> Assignment: Reproduce every line of the records below, character for character and in the same order.

(Stored data entries)
'''

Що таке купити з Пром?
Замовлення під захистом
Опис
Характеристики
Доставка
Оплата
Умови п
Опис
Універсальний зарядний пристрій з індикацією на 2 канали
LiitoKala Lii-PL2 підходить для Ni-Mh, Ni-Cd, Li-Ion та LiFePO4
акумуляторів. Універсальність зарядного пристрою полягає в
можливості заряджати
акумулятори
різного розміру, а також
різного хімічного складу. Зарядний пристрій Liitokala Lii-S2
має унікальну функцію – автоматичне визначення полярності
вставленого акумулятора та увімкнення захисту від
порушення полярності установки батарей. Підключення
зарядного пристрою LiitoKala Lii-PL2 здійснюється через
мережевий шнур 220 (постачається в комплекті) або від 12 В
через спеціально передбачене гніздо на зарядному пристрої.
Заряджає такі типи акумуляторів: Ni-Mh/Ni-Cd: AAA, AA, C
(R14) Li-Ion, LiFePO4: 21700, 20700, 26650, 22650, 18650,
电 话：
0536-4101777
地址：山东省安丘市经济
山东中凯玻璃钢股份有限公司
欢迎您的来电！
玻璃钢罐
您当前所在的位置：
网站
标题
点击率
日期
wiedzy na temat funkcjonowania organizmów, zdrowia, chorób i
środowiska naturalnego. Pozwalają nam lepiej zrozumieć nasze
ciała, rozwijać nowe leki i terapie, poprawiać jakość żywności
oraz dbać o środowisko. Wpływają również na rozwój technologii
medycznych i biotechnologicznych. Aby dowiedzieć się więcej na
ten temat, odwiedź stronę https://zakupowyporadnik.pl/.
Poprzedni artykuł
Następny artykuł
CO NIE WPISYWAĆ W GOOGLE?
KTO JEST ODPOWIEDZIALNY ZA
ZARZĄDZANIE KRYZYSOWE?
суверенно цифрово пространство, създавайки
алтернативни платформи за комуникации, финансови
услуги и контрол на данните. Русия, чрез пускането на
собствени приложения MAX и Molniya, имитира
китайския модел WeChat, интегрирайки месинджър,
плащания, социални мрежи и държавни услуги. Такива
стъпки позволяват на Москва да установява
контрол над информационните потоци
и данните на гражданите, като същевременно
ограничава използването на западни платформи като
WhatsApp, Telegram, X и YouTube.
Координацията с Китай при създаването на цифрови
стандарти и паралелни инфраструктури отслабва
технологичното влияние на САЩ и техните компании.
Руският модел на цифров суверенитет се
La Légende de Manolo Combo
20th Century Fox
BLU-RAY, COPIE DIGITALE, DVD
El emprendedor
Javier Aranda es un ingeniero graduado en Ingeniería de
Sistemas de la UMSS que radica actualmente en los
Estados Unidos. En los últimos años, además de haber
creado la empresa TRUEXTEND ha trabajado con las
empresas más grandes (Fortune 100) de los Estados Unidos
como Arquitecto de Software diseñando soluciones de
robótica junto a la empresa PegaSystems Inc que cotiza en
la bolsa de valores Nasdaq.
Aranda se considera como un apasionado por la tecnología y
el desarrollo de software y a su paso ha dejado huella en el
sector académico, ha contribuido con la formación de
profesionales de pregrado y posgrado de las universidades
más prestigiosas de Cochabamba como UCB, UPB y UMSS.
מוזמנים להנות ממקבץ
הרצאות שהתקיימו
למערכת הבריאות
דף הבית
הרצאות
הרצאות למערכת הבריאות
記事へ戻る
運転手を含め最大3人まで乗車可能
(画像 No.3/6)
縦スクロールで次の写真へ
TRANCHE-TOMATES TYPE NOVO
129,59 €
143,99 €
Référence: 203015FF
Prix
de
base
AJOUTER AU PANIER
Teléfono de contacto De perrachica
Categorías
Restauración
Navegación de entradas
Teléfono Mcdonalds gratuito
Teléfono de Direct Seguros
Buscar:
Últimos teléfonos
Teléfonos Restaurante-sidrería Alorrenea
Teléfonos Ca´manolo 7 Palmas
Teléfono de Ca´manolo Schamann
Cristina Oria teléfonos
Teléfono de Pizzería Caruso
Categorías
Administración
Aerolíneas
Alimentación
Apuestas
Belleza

'''

> Response to this task:
Що таке купити з Пром?
Замовлення під захистом
Опис
Характеристики
Доставка
Оплата
Умови п
Опис
Універсальний зарядний пристрій з індикацією на 2 канали
LiitoKala Lii-PL2 підходить для Ni-Mh, Ni-Cd, Li-Ion та LiFePO4
акумуляторів. Універсальність зарядного пристрою полягає в
можливості заряджати
акумулятори
різного розміру, а також
різного хімічного складу. Зарядний пристрій Liitokala Lii-S2
має унікальну функцію – автоматичне визначення полярності
вставленого акумулятора та увімкнення захисту від
порушення полярності установки батарей. Підключення
зарядного пристрою LiitoKala Lii-PL2 здійснюється через
мережевий шнур 220 (постачається в комплекті) або від 12 В
через спеціально передбачене гніздо на зарядному пристрої.
Заряджає такі типи акумуляторів: Ni-Mh/Ni-Cd: AAA, AA, C
(R14) Li-Ion, LiFePO4: 21700, 20700, 26650, 22650, 18650,
电 话：
0536-4101777
地址：山东省安丘市经济
山东中凯玻璃钢股份有限公司
欢迎您的来电！
玻璃钢罐
您当前所在的位置：
网站
标题
点击率
日期
wiedzy na temat funkcjonowania organizmów, zdrowia, chorób i
środowiska naturalnego. Pozwalają nam lepiej zrozumieć nasze
ciała, rozwijać nowe leki i terapie, poprawiać jakość żywności
oraz dbać o środowisko. Wpływają również na rozwój technologii
medycznych i biotechnologicznych. Aby dowiedzieć się więcej na
ten temat, odwiedź stronę https://zakupowyporadnik.pl/.
Poprzedni artykuł
Następny artykuł
CO NIE WPISYWAĆ W GOOGLE?
KTO JEST ODPOWIEDZIALNY ZA
ZARZĄDZANIE KRYZYSOWE?
суверенно цифрово пространство, създавайки
алтернативни платформи за комуникации, финансови
услуги и контрол на данните. Русия, чрез пускането на
собствени приложения MAX и Molniya, имитира
китайския модел WeChat, интегрирайки месинджър,
плащания, социални мрежи и държавни услуги. Такива
стъпки позволяват на Москва да установява
контрол над информационните потоци
и данните на гражданите, като същевременно
ограничава използването на западни платформи като
WhatsApp, Telegram, X и YouTube.
Координацията с Китай при създаването на цифрови
стандарти и паралелни инфраструктури отслабва
технологичното влияние на САЩ и техните компании.
Руският модел на цифров суверенитет се
La Légende de Manolo Combo
20th Century Fox
BLU-RAY, COPIE DIGITALE, DVD
El emprendedor
Javier Aranda es un ingeniero graduado en Ingeniería de
Sistemas de la UMSS que radica actualmente en los
Estados Unidos. En los últimos años, además de haber
creado la empresa TRUEXTEND ha trabajado con las
empresas más grandes (Fortune 100) de los Estados Unidos
como Arquitecto de Software diseñando soluciones de
robótica junto a la empresa PegaSystems Inc que cotiza en
la bolsa de valores Nasdaq.
Aranda se considera como un apasionado por la tecnología y
el desarrollo de software y a su paso ha dejado huella en el
sector académico, ha contribuido con la formación de
profesionales de pregrado y posgrado de las universidades
más prestigiosas de Cochabamba como UCB, UPB y UMSS.
מוזמנים להנות ממקבץ
הרצאות שהתקיימו
למערכת הבריאות
דף הבית
הרצאות
הרצאות למערכת הבריאות
記事へ戻る
運転手を含め最大3人まで乗車可能
(画像 No.3/6)
縦スクロールで次の写真へ
TRANCHE-TOMATES TYPE NOVO
129,59 €
143,99 €
Référence: 203015FF
Prix
de
base
AJOUTER AU PANIER
Teléfono de contacto De perrachica
Categorías
Restauración
Navegación de entradas
Teléfono Mcdonalds gratuito
Teléfono de Direct Seguros
Buscar:
Últimos teléfonos
Teléfonos Restaurante-sidrería Alorrenea
Teléfonos Ca´manolo 7 Palmas
Teléfono de Ca´manolo Schamann
Cristina Oria teléfonos
Teléfono de Pizzería Caruso
Categorías
Administración
Aerolíneas
Alimentación
Apuestas
Belleza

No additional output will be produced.